The harvest was a good one with WB just below average, OSR on the 3-year average, wheat above average, variable with some very big yields, spring barley below last year’s high but unfortunately nitrogen’s are high so some deductions may follow and finally the spring beans which are well podded but a good 2 feet shorter than usual. Beans are sprayed off but a good 10 days until cutting as I write. Everything has required drying, not unusual for here but costly all the same. Some OSR was cut at similar moisture to the wheat (which also needed dried, that’s a clue) but it is in the shed!

This years OSR is rowed up and has received its first spray, no insecticide added as the damage was below threshold numbers. I don’t sow osr at variable rate, so I was able to use the map to vary the slug pellets rate instead. I started at full rate on the heavier soil and then worked back from there. I ended up using less than the flat rate and it seems to be sufficient, IPM in action. Around 80% had chicken muck spread on the stubble prior to sowing and the dry conditions meant very little compaction. I am always very conscious that spreading muck in anything but perfect conditions isn’t really a good thing. I am direct drilling my winter barley into wheat stubbles again but this year I have managed to get a reasonable chit of volunteer’s and some grass weeds. It was a bad year for brome in this area and I know I will have to plan my spray program to avoid allowing it to become a bigger problem. Raking, chitting and planning spray programs on known areas are now a priority.

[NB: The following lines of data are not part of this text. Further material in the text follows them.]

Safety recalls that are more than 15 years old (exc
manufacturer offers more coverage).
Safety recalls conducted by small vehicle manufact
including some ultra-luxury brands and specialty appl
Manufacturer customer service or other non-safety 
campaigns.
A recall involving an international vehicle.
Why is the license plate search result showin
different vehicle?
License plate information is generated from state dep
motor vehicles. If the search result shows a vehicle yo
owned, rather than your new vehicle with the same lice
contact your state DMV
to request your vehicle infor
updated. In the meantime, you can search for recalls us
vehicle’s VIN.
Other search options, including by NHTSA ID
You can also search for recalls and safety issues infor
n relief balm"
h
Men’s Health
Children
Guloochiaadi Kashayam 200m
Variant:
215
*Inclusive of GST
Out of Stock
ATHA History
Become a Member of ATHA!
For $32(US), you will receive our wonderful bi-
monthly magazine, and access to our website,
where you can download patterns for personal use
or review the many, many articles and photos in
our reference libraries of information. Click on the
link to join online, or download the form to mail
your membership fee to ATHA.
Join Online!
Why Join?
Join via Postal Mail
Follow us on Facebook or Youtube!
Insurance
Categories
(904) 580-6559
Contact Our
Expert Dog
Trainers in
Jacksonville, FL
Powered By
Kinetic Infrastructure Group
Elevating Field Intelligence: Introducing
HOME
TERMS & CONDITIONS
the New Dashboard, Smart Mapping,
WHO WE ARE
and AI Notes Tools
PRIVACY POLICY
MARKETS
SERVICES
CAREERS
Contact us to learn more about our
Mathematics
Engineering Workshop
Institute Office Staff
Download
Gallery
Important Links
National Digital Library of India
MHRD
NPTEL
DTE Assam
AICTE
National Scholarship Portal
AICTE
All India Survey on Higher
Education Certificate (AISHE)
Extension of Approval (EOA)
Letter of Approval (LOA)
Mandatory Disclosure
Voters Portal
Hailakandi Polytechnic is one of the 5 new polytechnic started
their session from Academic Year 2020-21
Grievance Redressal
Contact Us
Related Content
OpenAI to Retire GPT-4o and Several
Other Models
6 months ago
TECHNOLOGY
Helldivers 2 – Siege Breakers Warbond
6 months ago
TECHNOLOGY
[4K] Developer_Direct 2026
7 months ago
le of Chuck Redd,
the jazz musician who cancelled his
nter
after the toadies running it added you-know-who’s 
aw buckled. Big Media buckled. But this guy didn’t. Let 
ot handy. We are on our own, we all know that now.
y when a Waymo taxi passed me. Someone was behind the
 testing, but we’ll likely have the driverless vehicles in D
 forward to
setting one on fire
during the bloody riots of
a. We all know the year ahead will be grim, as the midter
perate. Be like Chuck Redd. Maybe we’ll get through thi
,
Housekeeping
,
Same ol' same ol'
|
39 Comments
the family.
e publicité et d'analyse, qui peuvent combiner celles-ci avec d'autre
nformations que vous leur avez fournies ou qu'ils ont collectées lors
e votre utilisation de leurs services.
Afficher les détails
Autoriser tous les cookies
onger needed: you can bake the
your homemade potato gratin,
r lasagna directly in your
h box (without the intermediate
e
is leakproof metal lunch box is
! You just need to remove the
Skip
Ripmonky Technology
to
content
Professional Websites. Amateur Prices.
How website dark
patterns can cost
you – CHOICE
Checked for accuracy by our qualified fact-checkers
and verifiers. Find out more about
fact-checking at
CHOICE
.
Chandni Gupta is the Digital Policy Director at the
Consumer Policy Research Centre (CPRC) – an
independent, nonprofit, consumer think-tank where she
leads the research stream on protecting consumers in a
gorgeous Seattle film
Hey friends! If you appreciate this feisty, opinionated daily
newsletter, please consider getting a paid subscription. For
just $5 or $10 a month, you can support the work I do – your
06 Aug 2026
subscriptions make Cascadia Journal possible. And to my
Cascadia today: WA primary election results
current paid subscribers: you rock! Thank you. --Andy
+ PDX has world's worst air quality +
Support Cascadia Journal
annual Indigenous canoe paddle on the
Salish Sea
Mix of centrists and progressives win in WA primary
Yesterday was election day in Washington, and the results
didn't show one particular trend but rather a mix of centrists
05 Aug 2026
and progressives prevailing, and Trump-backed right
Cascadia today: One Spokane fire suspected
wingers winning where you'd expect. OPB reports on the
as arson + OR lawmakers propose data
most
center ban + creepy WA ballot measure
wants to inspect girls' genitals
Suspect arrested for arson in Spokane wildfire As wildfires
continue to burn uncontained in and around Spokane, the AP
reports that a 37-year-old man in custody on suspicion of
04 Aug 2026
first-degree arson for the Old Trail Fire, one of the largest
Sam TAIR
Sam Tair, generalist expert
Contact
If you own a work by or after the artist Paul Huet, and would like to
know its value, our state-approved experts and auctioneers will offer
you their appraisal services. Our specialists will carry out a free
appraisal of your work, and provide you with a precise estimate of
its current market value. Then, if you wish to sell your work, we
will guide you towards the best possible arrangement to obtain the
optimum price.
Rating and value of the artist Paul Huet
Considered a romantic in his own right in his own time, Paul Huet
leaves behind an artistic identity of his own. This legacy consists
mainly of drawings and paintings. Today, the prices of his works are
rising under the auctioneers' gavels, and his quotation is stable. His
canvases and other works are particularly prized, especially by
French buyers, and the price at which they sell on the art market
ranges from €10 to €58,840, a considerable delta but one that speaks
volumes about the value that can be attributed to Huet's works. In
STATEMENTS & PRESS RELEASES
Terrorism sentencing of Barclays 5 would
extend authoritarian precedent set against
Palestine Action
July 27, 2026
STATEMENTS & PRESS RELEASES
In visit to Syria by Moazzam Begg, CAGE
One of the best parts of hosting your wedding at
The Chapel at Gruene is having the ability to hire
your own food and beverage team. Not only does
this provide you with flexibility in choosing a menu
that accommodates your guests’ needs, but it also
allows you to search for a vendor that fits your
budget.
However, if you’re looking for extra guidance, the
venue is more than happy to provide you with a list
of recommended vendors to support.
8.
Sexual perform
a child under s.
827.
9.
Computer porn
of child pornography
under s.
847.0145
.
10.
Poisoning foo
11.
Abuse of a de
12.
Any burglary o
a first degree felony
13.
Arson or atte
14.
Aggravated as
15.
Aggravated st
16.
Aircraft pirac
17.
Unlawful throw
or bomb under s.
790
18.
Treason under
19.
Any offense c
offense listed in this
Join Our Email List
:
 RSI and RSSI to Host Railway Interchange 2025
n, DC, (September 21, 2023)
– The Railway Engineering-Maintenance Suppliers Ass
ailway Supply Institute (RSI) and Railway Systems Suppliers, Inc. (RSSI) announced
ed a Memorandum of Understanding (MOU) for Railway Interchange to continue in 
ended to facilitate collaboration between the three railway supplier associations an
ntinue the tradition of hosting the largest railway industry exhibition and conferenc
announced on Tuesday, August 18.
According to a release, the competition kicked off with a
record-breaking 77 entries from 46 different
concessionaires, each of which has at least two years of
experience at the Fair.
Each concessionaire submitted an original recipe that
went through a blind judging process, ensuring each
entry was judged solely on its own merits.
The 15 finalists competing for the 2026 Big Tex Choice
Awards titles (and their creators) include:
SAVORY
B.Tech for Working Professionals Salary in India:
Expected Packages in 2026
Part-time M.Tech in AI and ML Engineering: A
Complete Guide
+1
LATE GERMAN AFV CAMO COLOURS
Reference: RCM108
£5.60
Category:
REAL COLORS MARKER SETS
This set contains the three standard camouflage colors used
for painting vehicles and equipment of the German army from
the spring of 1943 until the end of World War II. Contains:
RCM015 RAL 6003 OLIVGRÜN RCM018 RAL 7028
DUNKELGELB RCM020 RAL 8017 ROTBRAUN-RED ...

I was nominated and entered the FW arable farmer of the year awards and made the final 3 with the winner announced on October the 5th at the dinner. The judges visit in July was very interesting and made me look again at what I do and the many benefits the system has over my old one. One thing that concerned me was I don’t really have a lot of machinery to look at. I pointed this out because I obviously see it as a positive and the judges noted that in the past machinery was the first thing they looked at, now the soil and the system were the key things. The whole discussion felt like real recognition, that what the farmers in this magazine practice is slowly becoming, as the magazine joked in its title change, ‘Normal Farming’. The judges did also agree it was strange that if I farmed 6 miles south of here (England) I would have qualified over the years, for around 60K of funding for my drill, rake and newly laid concrete. Being in Scotland I can’t access any scheme. Arable farming is mostly ignored unless its red tape, EFA or greening. Being honest I don’t really want government interference, but that’s a lot of money!

The Profitability and Sustainability group, which I am part of, has received another raft of funding (for facilitators not participants) which is good, but it makes me realise that there is money out there and we as farmers must have access to it. It is already being used in our name, so we best get out there!